OPA - How to calculate the input Impedance

The first thing you should have done is to put your schematic into the schematic editor here. It's a lot easier on the eye:

^{simulate this circuit – Schematic created using CircuitLab}

(I held to your use of \$U\$ instead of \$V\$.)

I'd use brute-force KCL in the following way (using Python in SageMath and SymPy):

eq1 = Eq( u2, u3 )                                       # Ideal opamp
eq2 = Eq( u2*s*c1 + u2/r1, u1*s*c1 + u4/r1 )             # KCL U2
eq3 = Eq( u3*s*c2, io + u4*s*c2 )                        # KCL U3
eq4 = Eq( u4/r1 + u4/r2 + u4*s*c2, u2/r1 + u3*s*c2 )     # KCL U4
ans = solve( [eq1, eq2, eq3, eq4], [u2, u3, u4, io] )    # solve system
i1 = simplify( (ans[u2]-u1)*s*c1 )
zin = simplify( u1/i1 )

At this point, I do have the result.
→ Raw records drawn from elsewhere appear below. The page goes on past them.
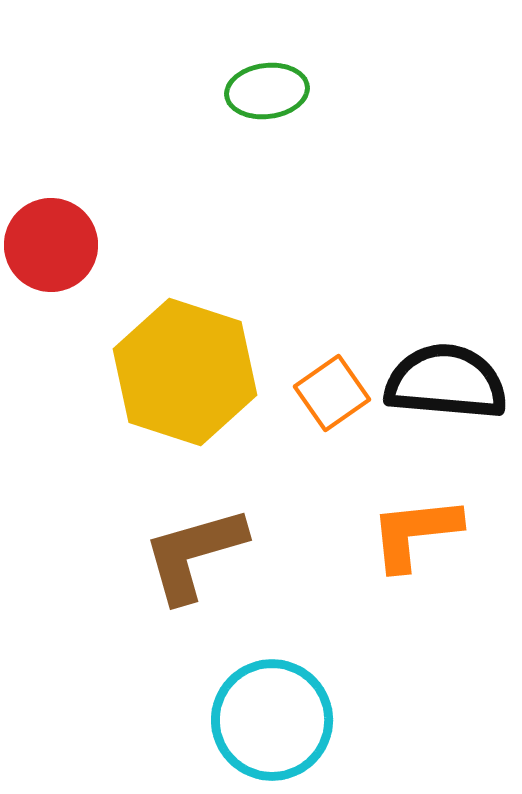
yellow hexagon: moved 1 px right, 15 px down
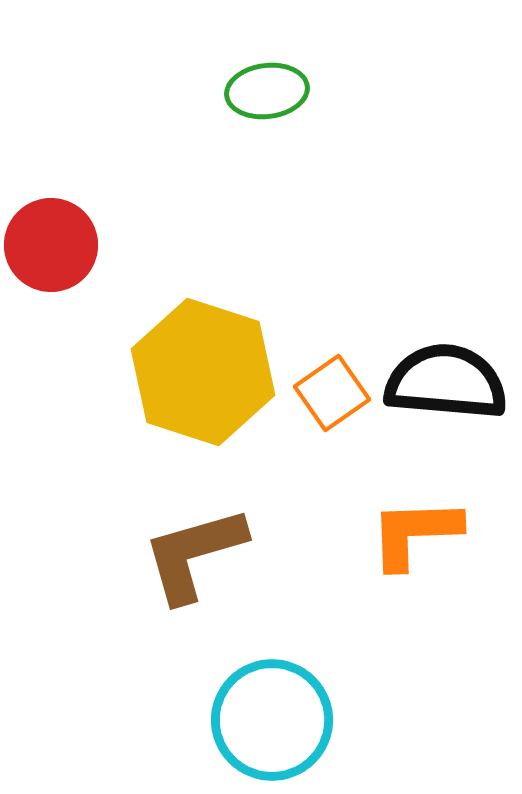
yellow hexagon: moved 18 px right
orange L-shape: rotated 4 degrees clockwise
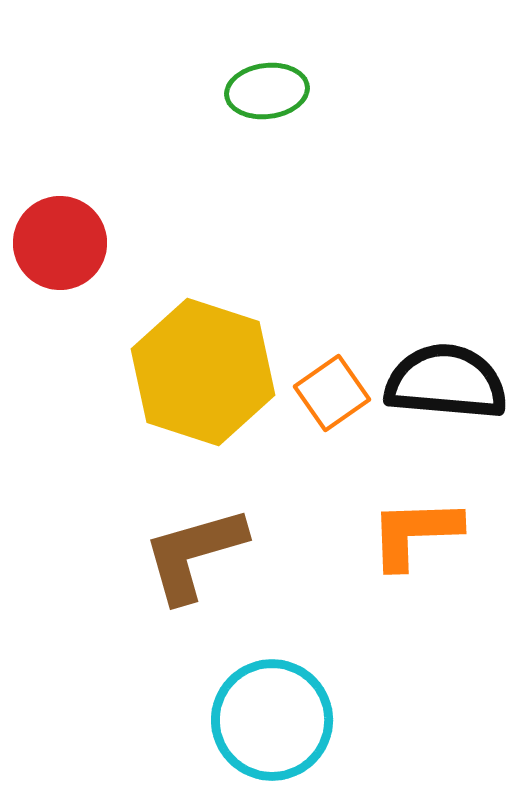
red circle: moved 9 px right, 2 px up
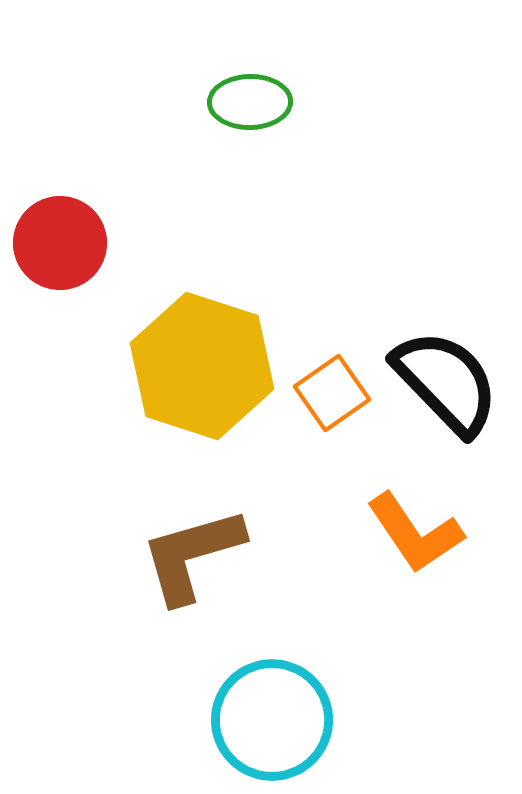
green ellipse: moved 17 px left, 11 px down; rotated 6 degrees clockwise
yellow hexagon: moved 1 px left, 6 px up
black semicircle: rotated 41 degrees clockwise
orange L-shape: rotated 122 degrees counterclockwise
brown L-shape: moved 2 px left, 1 px down
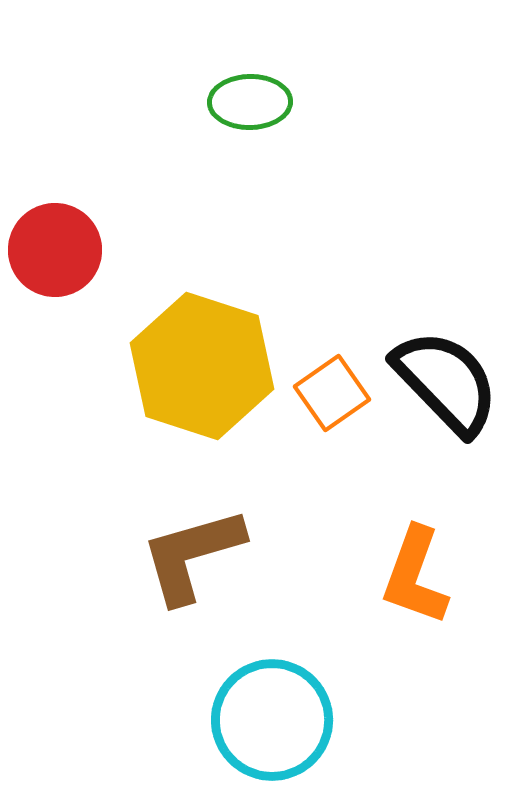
red circle: moved 5 px left, 7 px down
orange L-shape: moved 43 px down; rotated 54 degrees clockwise
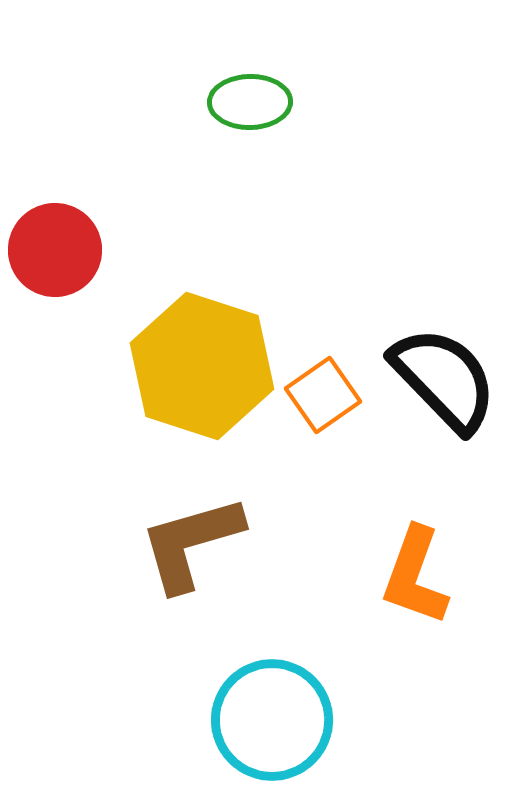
black semicircle: moved 2 px left, 3 px up
orange square: moved 9 px left, 2 px down
brown L-shape: moved 1 px left, 12 px up
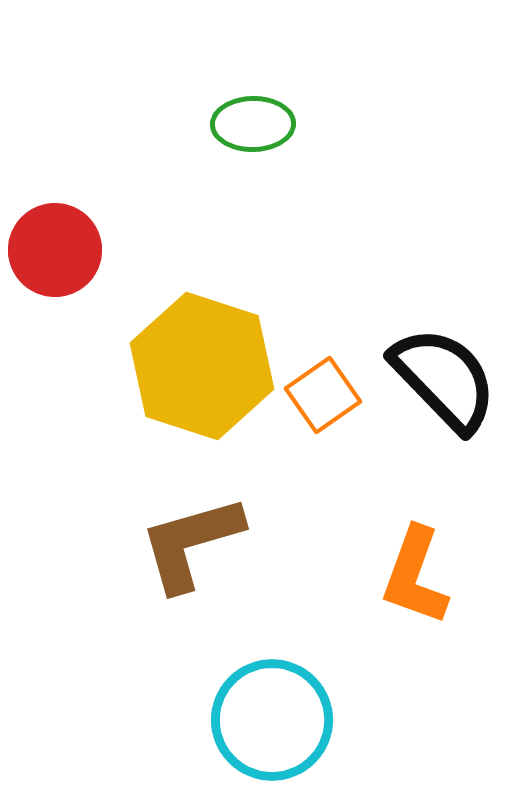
green ellipse: moved 3 px right, 22 px down
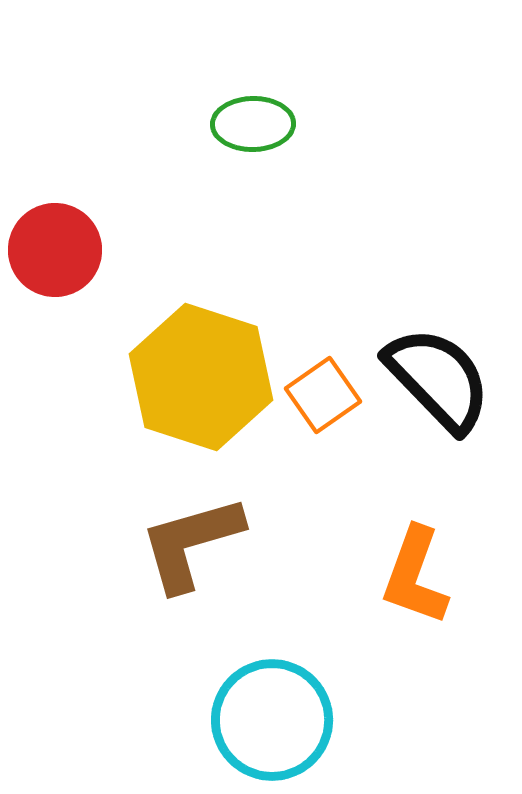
yellow hexagon: moved 1 px left, 11 px down
black semicircle: moved 6 px left
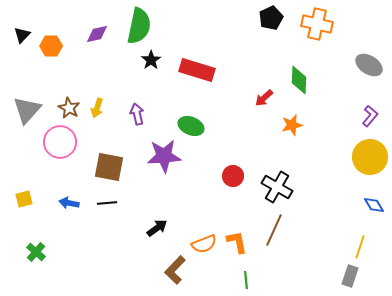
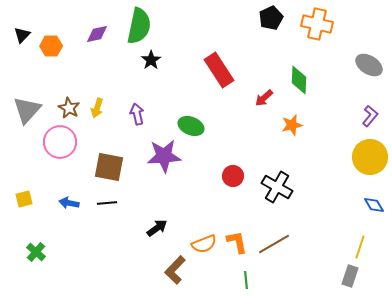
red rectangle: moved 22 px right; rotated 40 degrees clockwise
brown line: moved 14 px down; rotated 36 degrees clockwise
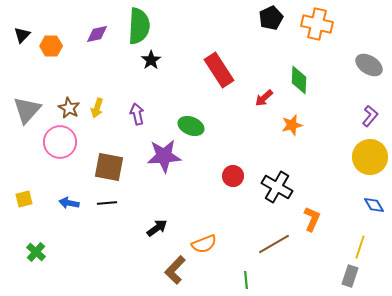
green semicircle: rotated 9 degrees counterclockwise
orange L-shape: moved 75 px right, 23 px up; rotated 35 degrees clockwise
You can substitute \$s=j\omega\$ into the result, if needed. And/or try out some real part values, as well, and run a simulation to validate the approach. I'd recommend doing that. For example:

^{simulate this circuit}

Theory says:

abs( zin.subs( {s:I*2*pi*100, r1:5e3, r2:2e3, c1:1e-6, c2:3e-6} ) ).n()
18623.6083515058

Placing this circuit into LTspice, using an LT1800 opamp model, says:

So it shows only a tiny difference out at the sixth decimal place. I'd call that "close enough" for validation of the approach.

Added:

zin
-c2*r1*r2*s - r1 - r2 - 1/(c1*s)
abs(zin.subs(s,I*omega))
sqrt(c2**2*omega**2*r1**2*r2**2 + r1**2 + 2*r1*r2 + r2**2 - 2*c2*r1*r2/c1 + 1/(c1**2*omega**2))